A criança segura um sonho.
De olhos fixos, abertos de gulodice; intensos de sabor.
Um sonho em mãos inocentes.
Segura tesouro.
Teve receio da primeira mordida, absorto na beleza quente do doce.
E se interferisse no desenho perfeito de massa e açúcar? Talvez o sonho não parecesse tão belo dentado.
Mas, enfim, sonhos são assim, precisam ser provados.
Talvez o aroma e as expectativas superassem-no em sabor. Quem saberia?
E ele ali, a alguns centímetros da constatação.
Caberia no estômago?
Do tamanho de duas mãos.
A mãe dizia que bastava fechar uma delas para se saber o tamanho do coração.
Então seu sonho media dois corações!
Pulsantes às vontades e alegrias do menino.
A mãe ocupa-se de pães. O sonho do menino não estava previsto.
Mas fora sua insistência e a expressão de contentamento, antecipando satisfação esfomeada, que fizeram com que a mãe comprasse a sobremesa.
Mães não são dadas a sonho de padaria.
Nunca se sabe se frescos ou amanhecidos.
Mas ela teve que admitir: aquele estava realmente convidativo.
Recém frito, de creme displicente às beiradas, pintado de açúcar.
Até engoliu seco.
Mas então, o que pensariam dela?
Uma mulher da sua idade, lambuzando-se de sonho?
Pareceu-lhe ridícula a idéia. Bobagem de garoto. Um sonho para o filho e olhe lá…
Até desviou olhares a cobiça do brinquedo açucarado.
Mães não vivem de sonho.
Que nunca viessem a saber daquele seu deslize, mesmo que fosse só pensamento.
Um sonho para o menino, e olhe lá…
A criança salivava esperanças de açúcar, e sóis amarelados de creme.
Satisfaziam, as farturas de recheio, incontidas de papel de pão.
Papel de pão não protege sonho; é comum,
acostumado à mediocridade pouco salgada das fornadas de fazer iguais.
Papel de pão não é papel de sonho. Distintos, inconfundíveis.
Pão de miolo mole, oco. Miolo de pão é previsível.
Recheio de sonho é colorido, inventado, criativo.

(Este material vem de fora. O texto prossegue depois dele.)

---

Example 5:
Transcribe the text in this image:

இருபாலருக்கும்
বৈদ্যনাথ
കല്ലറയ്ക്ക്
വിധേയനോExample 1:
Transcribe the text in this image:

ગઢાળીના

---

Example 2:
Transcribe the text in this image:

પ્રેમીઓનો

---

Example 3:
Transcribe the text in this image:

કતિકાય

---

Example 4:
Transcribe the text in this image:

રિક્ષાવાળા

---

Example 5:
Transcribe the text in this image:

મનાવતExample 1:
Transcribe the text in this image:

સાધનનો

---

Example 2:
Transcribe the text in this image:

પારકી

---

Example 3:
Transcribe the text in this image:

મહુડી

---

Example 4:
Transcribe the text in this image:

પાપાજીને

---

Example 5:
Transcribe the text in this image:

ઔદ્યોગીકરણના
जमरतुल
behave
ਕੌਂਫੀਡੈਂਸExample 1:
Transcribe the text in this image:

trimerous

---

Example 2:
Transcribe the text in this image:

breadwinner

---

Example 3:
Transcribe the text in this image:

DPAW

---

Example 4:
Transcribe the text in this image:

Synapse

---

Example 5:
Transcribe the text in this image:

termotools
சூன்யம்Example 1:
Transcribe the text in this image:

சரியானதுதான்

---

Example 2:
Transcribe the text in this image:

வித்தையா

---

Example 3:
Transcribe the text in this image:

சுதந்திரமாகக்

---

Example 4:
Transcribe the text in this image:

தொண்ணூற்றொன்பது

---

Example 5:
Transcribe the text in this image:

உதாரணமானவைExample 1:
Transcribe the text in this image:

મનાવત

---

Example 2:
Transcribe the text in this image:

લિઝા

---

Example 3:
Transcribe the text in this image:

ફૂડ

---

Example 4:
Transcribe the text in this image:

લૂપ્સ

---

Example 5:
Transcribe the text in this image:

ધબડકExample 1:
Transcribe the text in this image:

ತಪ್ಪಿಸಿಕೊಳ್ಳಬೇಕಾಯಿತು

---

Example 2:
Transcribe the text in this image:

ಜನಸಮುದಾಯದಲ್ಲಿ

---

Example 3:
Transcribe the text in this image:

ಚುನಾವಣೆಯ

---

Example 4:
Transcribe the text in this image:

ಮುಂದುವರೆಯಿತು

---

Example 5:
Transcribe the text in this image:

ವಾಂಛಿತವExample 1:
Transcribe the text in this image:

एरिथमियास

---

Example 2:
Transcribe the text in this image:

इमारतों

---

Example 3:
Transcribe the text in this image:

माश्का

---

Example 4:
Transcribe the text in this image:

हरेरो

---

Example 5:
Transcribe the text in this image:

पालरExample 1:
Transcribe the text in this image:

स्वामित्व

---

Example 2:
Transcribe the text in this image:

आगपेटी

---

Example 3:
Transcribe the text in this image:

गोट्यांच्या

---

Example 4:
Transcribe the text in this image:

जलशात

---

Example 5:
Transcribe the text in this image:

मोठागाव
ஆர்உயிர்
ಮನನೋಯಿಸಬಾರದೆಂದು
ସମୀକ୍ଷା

Sonhos não servem ao paladar comum.
Sonhos servem às bocas famintas, não triviais, espetacularmente originais.
Bocas aventureiras.
Mas as pressas de mãe, enormes, puxam o menino pelo braço.
Derrubam o sonho récem-descoberto, no concreto da calçada suja.

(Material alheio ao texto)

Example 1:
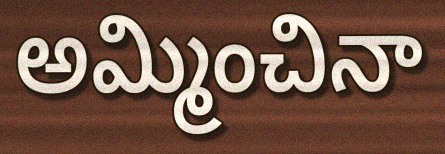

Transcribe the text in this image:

అమ్మించినా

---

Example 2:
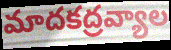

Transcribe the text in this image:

మాదకద్రవ్యాల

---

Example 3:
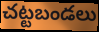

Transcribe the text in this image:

చట్టబండలు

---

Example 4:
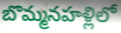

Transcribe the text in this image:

బొమ్మనహళ్లిలో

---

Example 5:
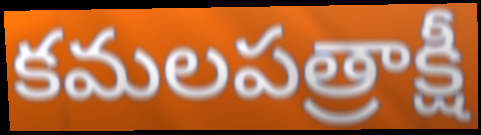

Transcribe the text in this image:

కమలపత్రాక్షీ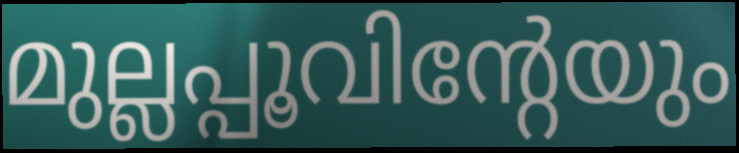
മുല്ലപ്പൂവിന്റേയുംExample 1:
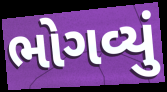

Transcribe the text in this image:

ભોગવ્યું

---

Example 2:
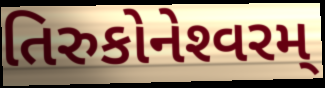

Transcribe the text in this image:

તિરુકોનેશ્‍વરમ્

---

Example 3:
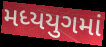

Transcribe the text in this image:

મધ્યયુગમાં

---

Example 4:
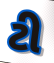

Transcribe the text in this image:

ટી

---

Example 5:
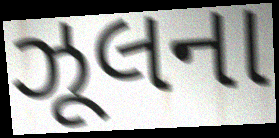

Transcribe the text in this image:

ઝૂલના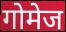
गोमेज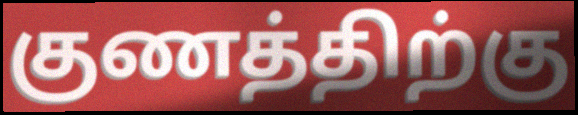
குணத்திற்குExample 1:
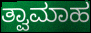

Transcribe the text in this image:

ತ್ವಾಮಾಹ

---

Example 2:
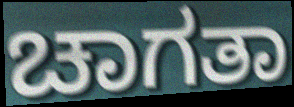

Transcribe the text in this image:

ಚಾಗತಾ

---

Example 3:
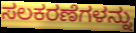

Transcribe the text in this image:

ಸಲಕರಣೆಗಳನ್ನು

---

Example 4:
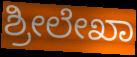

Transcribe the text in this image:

ಶ್ರೀಲೇಖಾ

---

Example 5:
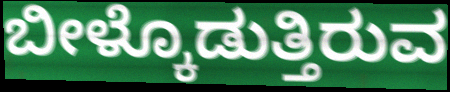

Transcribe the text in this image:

ಬೀಳ್ಕೊಡುತ್ತಿರುವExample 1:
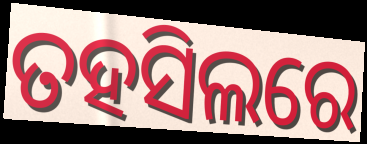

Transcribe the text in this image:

ତହସିଲରେ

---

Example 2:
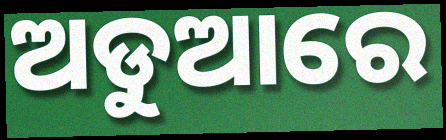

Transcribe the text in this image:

ଅଡୁଆରେ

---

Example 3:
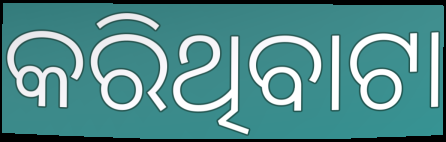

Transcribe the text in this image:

କରିଥିବାଟା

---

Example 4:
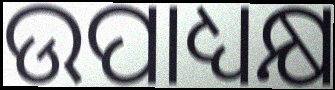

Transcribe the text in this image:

ଉପାଧ୍ୟକ୍ଷ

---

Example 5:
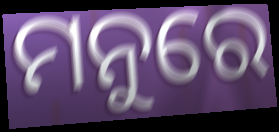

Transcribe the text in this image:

ମନୁରେ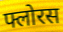
फ्लोरसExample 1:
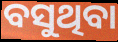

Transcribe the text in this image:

ବସୁଥିବା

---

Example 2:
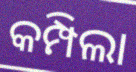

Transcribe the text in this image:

କମ୍ପିଲା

Entre sonho e concretude, apenas o papel de pão:
conter, inutilmente, derrame de recheio e esperanças.
Mediocridade faz trabalho semelhante.
Sonhos caídos não renascem…
Talvez pães não derramem recheio no concreto. Sonhos são mais frágeis…
A mãe sentiu alívio por não ver a criança deliciar-se de creme amarelo.
Um tanto de desdém, vingado com a morte prematura daquele sonho.
Continuou apressada. Uma olhadela rápida para o creme escorrido no chão.
Quis guardar a lembrança de sonhos assim, transfigurados de concreto sujo, consolados de papel de pão;
Sim, aqueles mesmos insípidos pães de sacola, a quem os sonhos julgavam-se tão superiores…
A criança parecia não ter entendido ainda o acontecimento, extasiada de expectativas e açúcares cantantes.
O sonho assassinado não condizia, em absoluto, com o que há pouco carregava nas mãos.
O que, há pouco, media dois corações: o seu e o seu.
Que papel de mãe não consola;
tal papel de pão,
apenas testemunha desapontamento e derrame de sonhos.